Restricting the trade universe

Options trading books for beginners typically follow a fairly well-worn path. Firstly, a call and a put option is explained. Then volatility is discected and the Black-Scholes model is discussed. Which leads perhaps to put-call parity and the greeks. Theory over, some multi-legged trades are considered. These have exotic names like “Iron Condor” and “Butterfly”. Armed with a few payoff disgrams, you are now ready to take on the world!

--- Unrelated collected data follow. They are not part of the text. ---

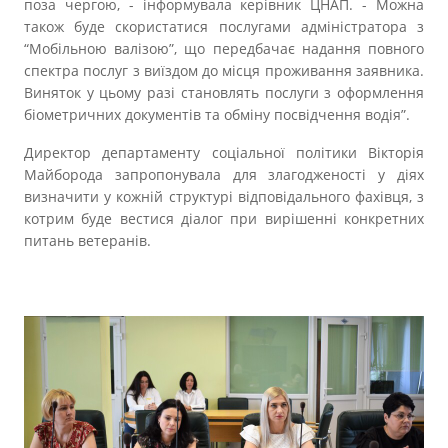
поза чергою, - інформувала керівник ЦНАП. - Можна
також буде скористатися послугами адміністратора з
“Мобільною валізою”, що передбачає надання повного
спектра послуг з виїздом до місця проживання заявника.
Виняток у цьому разі становлять послуги з оформлення
біометричних документів та обміну посвідчення водія”.
Директор департаменту соціальної політики Вікторія
Майборода запропонувала для злагодженості у діях
визначити у кожній структурі відповідального фахівця, з
котрим буде вестися діалог при вирішенні конкретних
питань ветеранів.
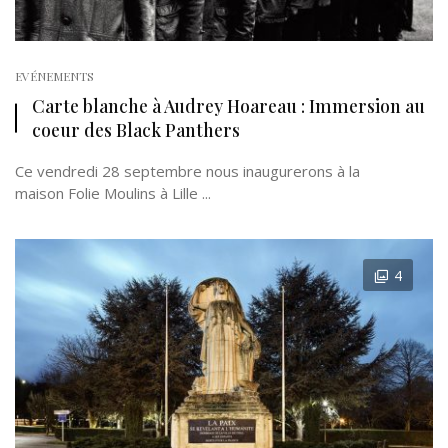
EVÉNEMENTS
Carte blanche à Audrey Hoareau : Immersion au
coeur des Black Panthers
Ce vendredi 28 septembre nous inaugurerons à la
maison Folie Moulins à Lille ...
4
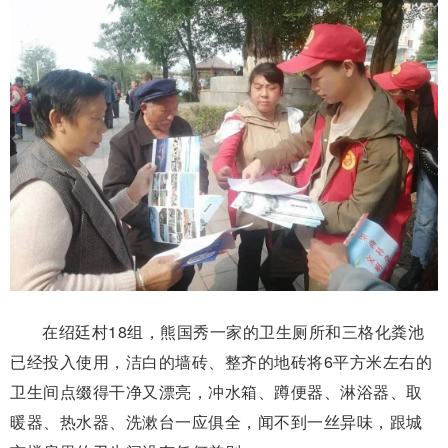
在绍廷村18组，熊国秀一家的卫生厕所和三格化粪池
已经投入使用，洁白的墙砖、整齐的地砖将6平方米左右的
卫生间点缀得干净又漂亮，冲水箱、蹲便器、淋浴器、取
暖器、热水器、洗漱台一应俱全，闻不到一丝异味，跟城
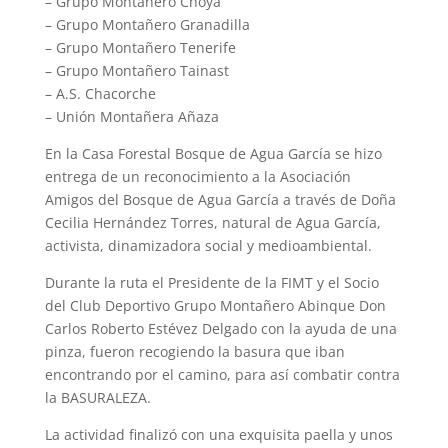
– Grupo Montañero Choya
– Grupo Montañero Granadilla
– Grupo Montañero Tenerife
– Grupo Montañero Tainast
– A.S. Chacorche
– Unión Montañera Añaza
En la Casa Forestal Bosque de Agua García se hizo
entrega de un reconocimiento a la Asociación
Amigos del Bosque de Agua García a través de Doña
Cecilia Hernández Torres, natural de Agua García,
activista, dinamizadora social y medioambiental.
Durante la ruta el Presidente de la FIMT y el Socio
del Club Deportivo Grupo Montañero Abinque Don
Carlos Roberto Estévez Delgado con la ayuda de una
pinza, fueron recogiendo la basura que iban
encontrando por el camino, para así combatir contra
la BASURALEZA.
La actividad finalizó con una exquisita paella y unos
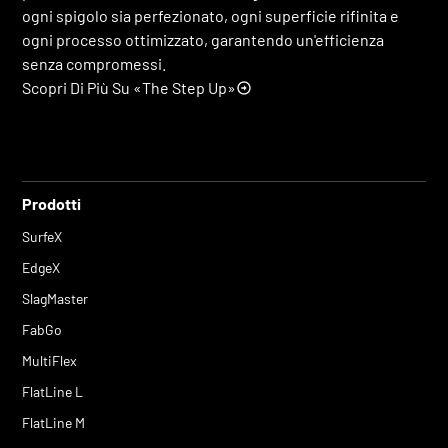
ogni spigolo sia perfezionato, ogni superficie rifinita e
ogni processo ottimizzato, garantendo un'efficienza
senza compromessi.
Scopri Di Più Su «The Step Up»
Prodotti
SurfeX
EdgeX
SlagMaster
FabGo
MultiFlex
FlatLine L
FlatLine M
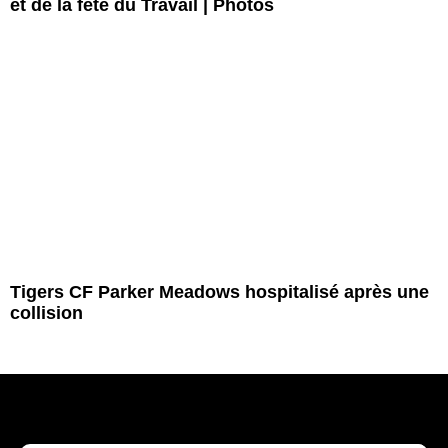
et de la fête du Travail | Photos
Tigers CF Parker Meadows hospitalisé après une
collision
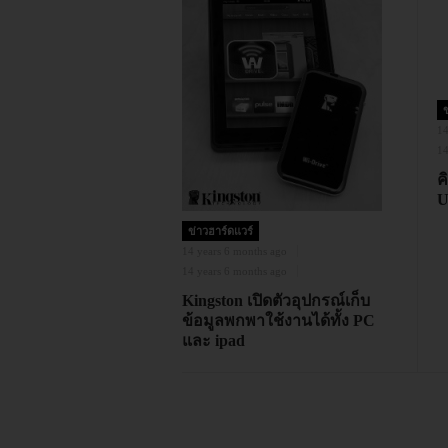
ข
14
14
ค
U
ข่าวฮาร์ดแวร์
14 years 6 months ago
14 years 6 months ago
Kingston เปิดตัวอุปกรณ์เก็บ
ข้อมูลพกพาใช้งานได้ทั้ง PC
และ ipad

All this is fine but, if you are gonig to win in the ASX options market you need to focus on the key factors for success. One of these factors is “restricting the trading universe”. By this I mean ruling out what NOT to trade.

Australian options market

In comparison with the US market, the Australian market is defined by a few key factors:

  1. Trading and liquidity is concentrated in a few stocks e.g. XJO (the S&P/ASX 200 Index), BHP, the banks and Telstra. In comparison in the US there are many liquid symbols spanning different industries.  In addition to stock options there are also options on funds, commodites, FX and futures.
  2. When you trade, your counterpart is likely to be a market-maker. For a bit of explanation, “market-markers” are authorised by the ASX to quote buy and sell prices for options. They are obligated to quote prices for various strikes and expiries for a minium amount of time during the day. There is a higher probability of trading against a real person when trading in the US.
  3. Commissions are higher in Australia than in the US.

My trading guidelines

I suggest the following guidelines (with the proviso that its OK to break them with a good reason).

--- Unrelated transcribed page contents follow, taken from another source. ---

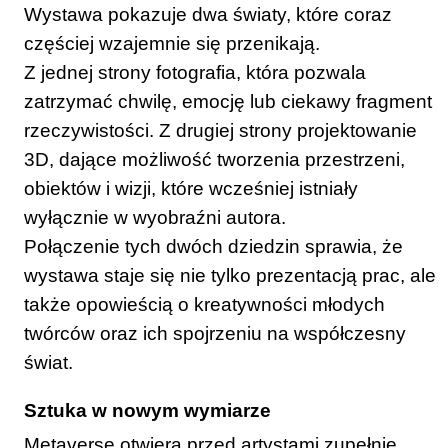
Wystawa pokazuje dwa światy, które coraz
częściej wzajemnie się przenikają.
Z jednej strony fotografia, która pozwala
zatrzymać chwilę, emocję lub ciekawy fragment
rzeczywistości. Z drugiej strony projektowanie
3D, dające możliwość tworzenia przestrzeni,
obiektów i wizji, które wcześniej istniały
wyłącznie w wyobraźni autora.
Połączenie tych dwóch dziedzin sprawia, że
wystawa staje się nie tylko prezentacją prac, ale
także opowieścią o kreatywności młodych
twórców oraz ich spojrzeniu na współczesny
świat.
Sztuka w nowym wymiarze
Metaverse otwiera przed artystami zupełnie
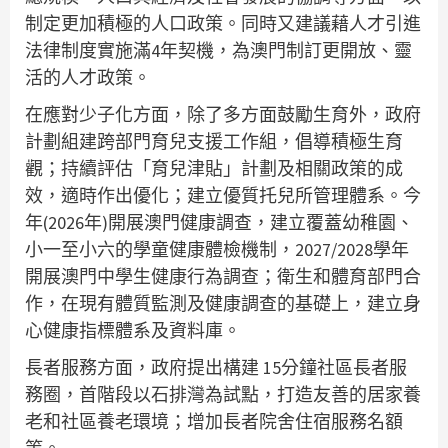
制定更加積極的人口政策。同時又建議藉人才引進
法律制度實施滿4年契機，為澳門制訂更開放、靈
活的人才政策。
在應對少子化方面，除了多方面鼓勵生育外，政府
計劃組建跨部門育兒支援工作組，倡導積極生育
觀；持續評估「育兒津貼」計劃及相關政策的成
效，適時作出優化；建立優質托兒所管理體系。今
年(2026年)開展澳門健康調查，建立覆蓋幼稚園、
小一至小六的學童健康體檢機制，2027/2028學年
開展澳門中學生健康行為調查；衛生和體育部門合
作，在現有體質監測及健康調查的基礎上，建立身
心健康指標體系及資料庫。
長者服務方面，政府提出構建 15分鐘社區長者服
務圈，首階段以石排灣為試點，打造友善的居家養
老和社區養老環境；增加長者院舍住宿服務名額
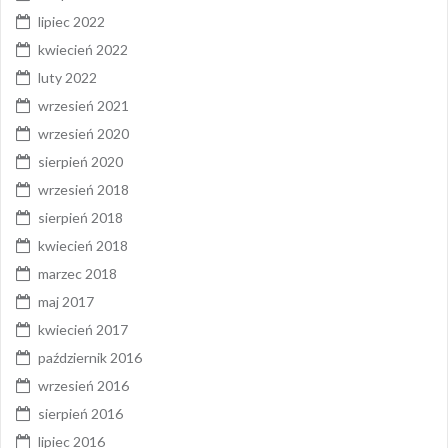
lipiec 2022
kwiecień 2022
luty 2022
wrzesień 2021
wrzesień 2020
sierpień 2020
wrzesień 2018
sierpień 2018
kwiecień 2018
marzec 2018
maj 2017
kwiecień 2017
październik 2016
wrzesień 2016
sierpień 2016
lipiec 2016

  1. Focus on liquid underlyings (e.g the name above). Spreads are typically tighter, which gives a fighting chance.
  2. Focus on the closest expiries (e.g. the next 3)
  3. Be careful with trades with three or more legs (e.g. condors and butterflies) esp if not on the XJO.
What I trade
  1. I exclusively trade XJO options with a heavy focus on the next 2 expiries which tend to be the most liquid.
  2. I am equally happy to be a buyer and a writer.
  3. I trade several strategies including straddles, strangles and unbalanced butterflies in addition to buying / writing single options.

Happy trading

Ed

Options Trading: Use an adviser or go it alone?

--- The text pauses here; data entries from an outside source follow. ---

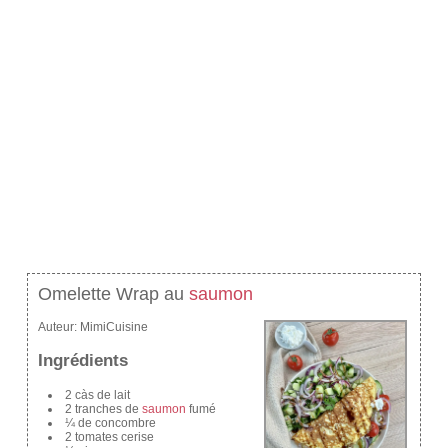
Omelette Wrap au
saumon
Auteur:
MimiCuisine
Ingrédients
2 càs de lait
2 tranches de
saumon
fumé
¼ de concombre
2 tomates cerise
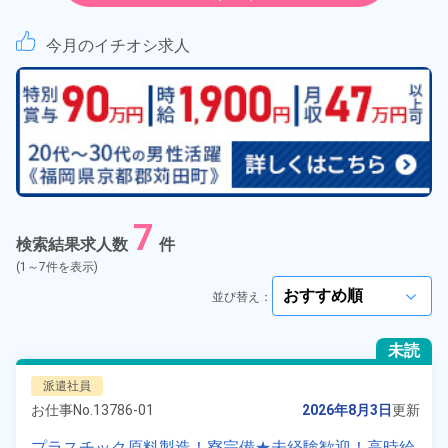
紹介予定派遣
今月のイチオシ求人
契約社員
正社員
アルバイト・パート
7
正社員 ※無期雇用派遣
検索結果求人数
件
(1～7件を表示)
期間従業員
並び替え：
arrow_forward_ios
こだわり
選択してください
未読
arrow_forward_ios
派遣社員
タグ
選択してください
arrow_forward_ios
お仕事No.
13786-01
2026年8月3日
更新
プラスチック原料製造！寮完備★未経験歓迎！高時給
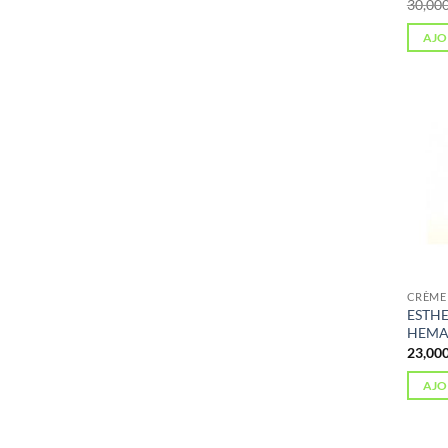
AJO
CRÈME 
ESTHE
HEMAT
AJO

This is a fundamental point. I’ll present the arguments for both cases.

Use an adviser

There are a few very good reasons for using an ASX-accredited advisor:

  1. Trade Selection. An advisor will typically contact his clients periodically with trade recommendations. The quality of these recommendations can of course vary, but an experienced advisor is likely to come up with much better ideas than an inexperienced beginner. From a learning perspective, this can give the client a few ideas to focus on.
  2. Execution. Advisors can assist with placing orders into the market, which can itself be a little complicated for new traders (particularly if a trade has multiple “legs” i.e. two or more options are being simultaneously traded). Advisors who know their stuff will be aware of the nuances involved in getting the best price. Advisors will require clear instructions from the client but from there they take responsibility for any errors.
  3. Monitoring. Advisers will monitor the trade and recommend the optimimum time to close it to book profits or manage losses. In addition they can advise the client on managing their trades around dividends or corporate actions.
There are of course a few disadvantages of using an advisor. The most obvious is cost. Keep in mind that brokerage on options is typically higher than for shares. Use of an advisor increases the cost further.

Go it alone

An alternative is to use an online broker. The primary advantage of using an online broker is cost savings.  These savings can ultimately lead to a better bottom line, enabling better market timing (cost effectively scaling and out of trades) as well better risk mangement by cost-effectively hedging using additional options trades or stock. Discount brokers can also potentially offer research, information and portfolio analytics (e.g. calculate the option “greeks” for a particular position).
Disadvantage is obvious. You’re on your own.